Hoje, dia da peregrinação aniversária de Setembro, trago aqui dois
textos sobre a relação de Fátima com a política, ambos publicados no Expresso:
um, publicado a 6 de Maio na Revista E, sobre a oscilação da relação com a
política, ao longo do primeiro século de Fátima. Outro, publicado dia 12 de
Maio no Expresso Diário, sobre a questão específica da guerra e da paz.
Este é o quinto trabalho da série, que terminará a 13 de Outubro. Os
textos já publicados podem ser lidos nestas ligações:
A oscilação política de Fátima – ou o poder da fé
(Foto à direita, em baixo: António Pedro Ferreira, reproduzida daqui)
Neste século, Fátima foi terreno
de conflito entre o catolicismo tradicional e a República, afirmação do desejo
de paz contra a participação de Portugal na guerra, “escola” do nacionalismo
católico durante o Estado Novo e da mensagem anticomunista, lugar de divulgação
de mensagens contra a guerra colonial, centro do catolicismo português depois
da instauração da democracia.
Cem anos e muitas polémicas
depois, o momento presente de Fátima não revela nenhum “motivo de atrito” nem
de “utilizações abusivas entre o Estado e a Igreja”, ao contrário do que
aconteceu durante este primeiro século de Fátima. A conclusão, expressa pelo
historiador José Miguel Sardica na “Enciclopédia de Fátima”, traduz a realidade
de ter sido o regime democrático a estabilizar a relação do Estado com a
Igreja, no que também a Fátima diz respeito.
Ao longo destes 100 anos, a
história do fenómeno faz-se também a partir do que foi a sua relação com o
Estado e a política.

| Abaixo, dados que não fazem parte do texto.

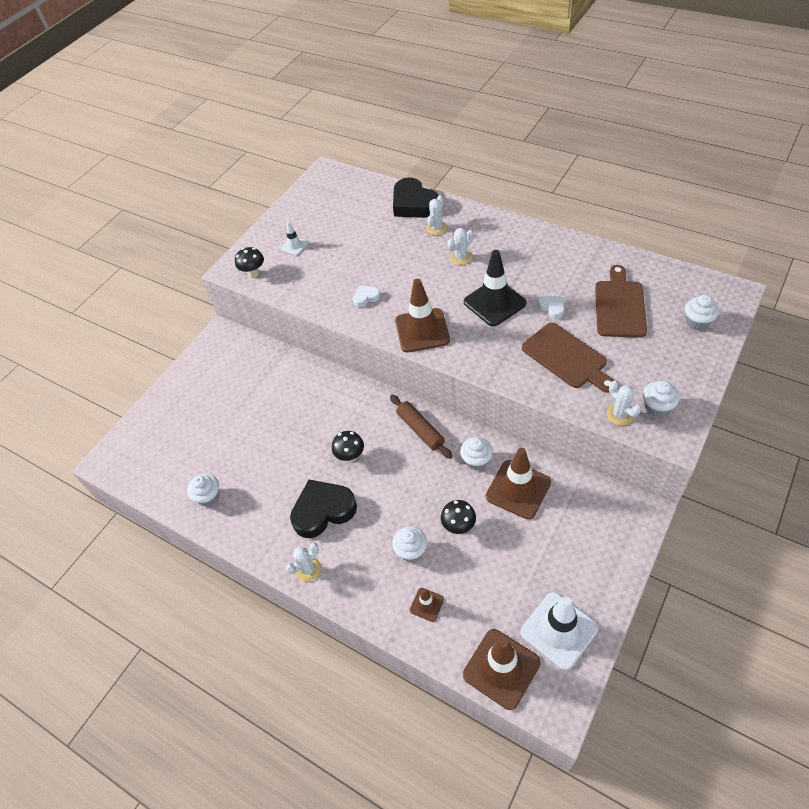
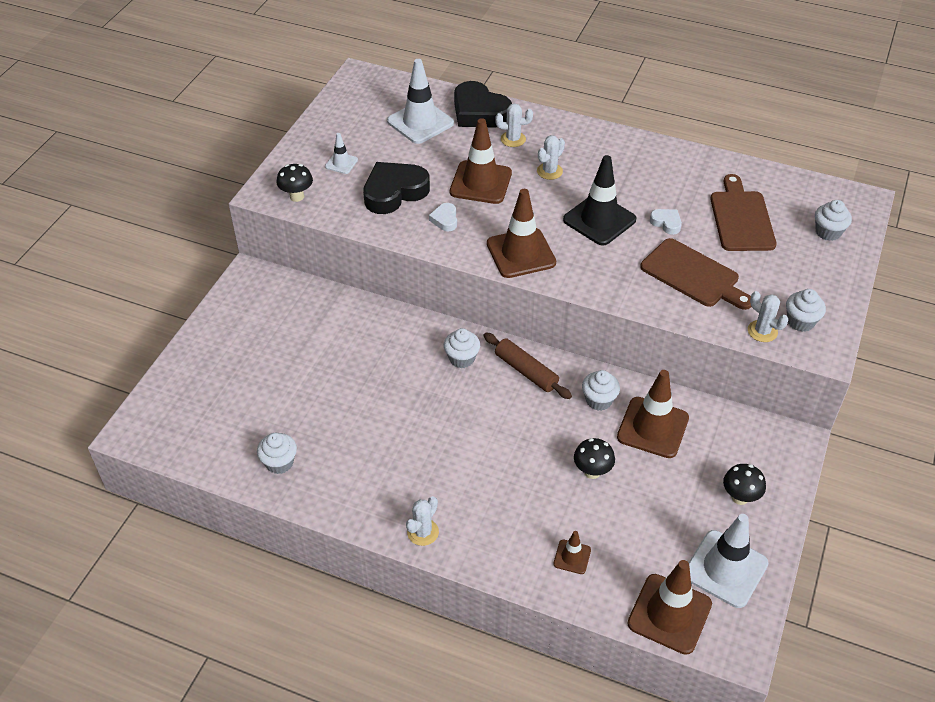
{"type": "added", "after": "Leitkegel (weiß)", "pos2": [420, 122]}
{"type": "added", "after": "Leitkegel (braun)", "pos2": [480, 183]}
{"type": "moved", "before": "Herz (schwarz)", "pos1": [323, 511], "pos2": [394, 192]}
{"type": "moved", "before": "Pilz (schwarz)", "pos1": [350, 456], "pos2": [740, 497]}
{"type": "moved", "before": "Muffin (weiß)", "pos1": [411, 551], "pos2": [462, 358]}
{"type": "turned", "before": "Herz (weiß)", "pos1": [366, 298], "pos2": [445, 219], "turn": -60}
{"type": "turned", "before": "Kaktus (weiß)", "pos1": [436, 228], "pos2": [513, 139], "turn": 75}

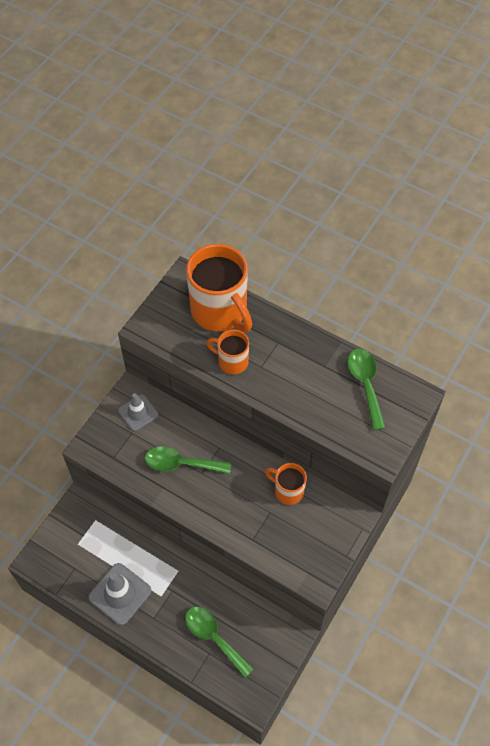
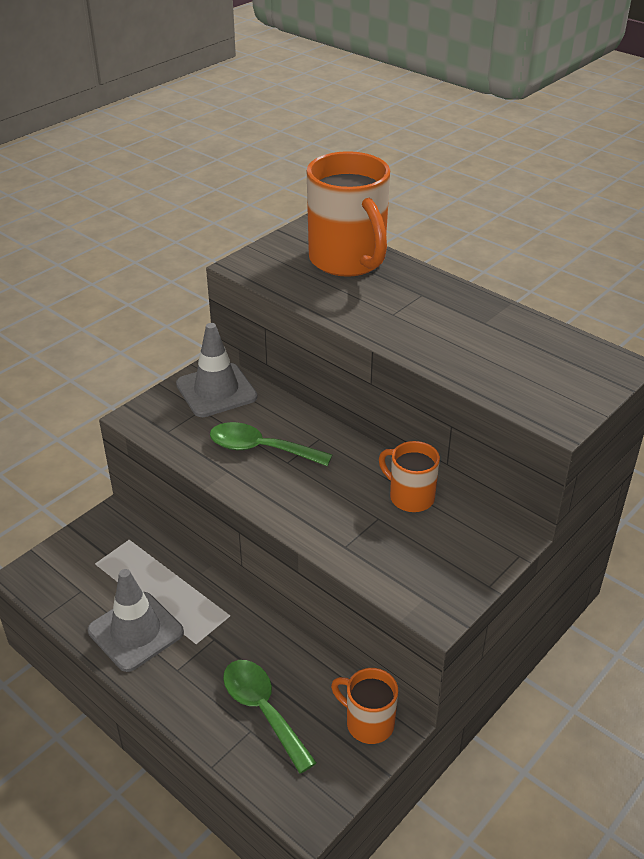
{"type": "removed", "before": "Löffel (grün)", "pos1": [365, 384]}
{"type": "moved", "before": "Tasse (orange)", "pos1": [232, 361], "pos2": [368, 723]}
{"type": "resized", "before": "Leitkegel (grau)", "pos1": [138, 412], "pos2": [216, 390], "scale": 1.51}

E pode concluir-se pela oscilação, pois Fátima foi sendo
várias Fátimas: o relato ingénuo dos primeiros três anos, acerca das visões das
três crianças (e sobretudo de Lúcia) em 1917, coincidindo com a primeira adesão
popular e as críticas severas dos republicanos; o reconhecimento do fenómeno
como “autêntico” por parte da diocese de Leiria; as novas narrativas que Lúcia
acrescenta, a partir da década de 1930 e até 1945; a relação de respeito e
aproveitamento mútuo entre Fátima e o Estado Novo; a oposição surda das
populações à guerra colonial e as ambiguidades de um santuário que falava de
paz mas se silenciava perante um regime que coartava a liberdade e conduzia a
guerra (ver texto “As guerras à volta da paz”); o esvaziamento do discurso
anticomunista após a queda do Muro de Berlim...
(O texto pode continuar a ser lido aqui)
As guerras de Fátima à volta da paz
Panfletos contra a guerra colonial
distribuídos em Fátima, uma carta entregue discretamente a um ex-secretário do
Papa João XXIII, padres angolanos a pensar “ocupar” a nunciatura do Vaticano em
Lisboa durante a visita de Paulo VI a Fátima... A questão da guerra e da paz
esteve muito presente em Fátima desde o início, quando as crianças disseram que
a visão lhes anunciara o fim da Grande Guerra.
A única vez que Joana Lopes foi a
Fátima foi em 1967, na altura da visita do Papa Paulo VI. O objectivo era ela e
José Manuel Galvão Teles, membros da então Junta Central da Acção Católica (um
organismo coordenador desses movimentos de leigos católicos) entregarem ao
antigo secretário do Papa João XXIII, Loris Capovilla, uma carta dirigida a
Paulo VI. Nela se descrevia a situação política em Portugal, marcada pela
guerra colonial e pela falta de liberdade.
“O objectivo foi conseguido”,
recorda agora. Pouco tempo depois, conforme combinado em Fátima, o cartão
recebido do Vaticano a dizer “Missão cumprida”, assinalava isso mesmo. Mas já
alguns dias antes da visita do Papa, como recorda no livro Entre as Brumas da Memória (ed. Âmbar), Joana Lopes tinha ido, com
Nuno Teotónio Pereira e o mesmo Galvão Teles, à nunciatura do Vaticano, falar
com monsenhor Maximilien de Furstenberg, então representante do Vaticano em
Lisboa. “Era ainda uma tentativa de que o Papa não viesse” ou, pelo menos, que
tivesse em conta a situação política do país, explica, recordando o gesto.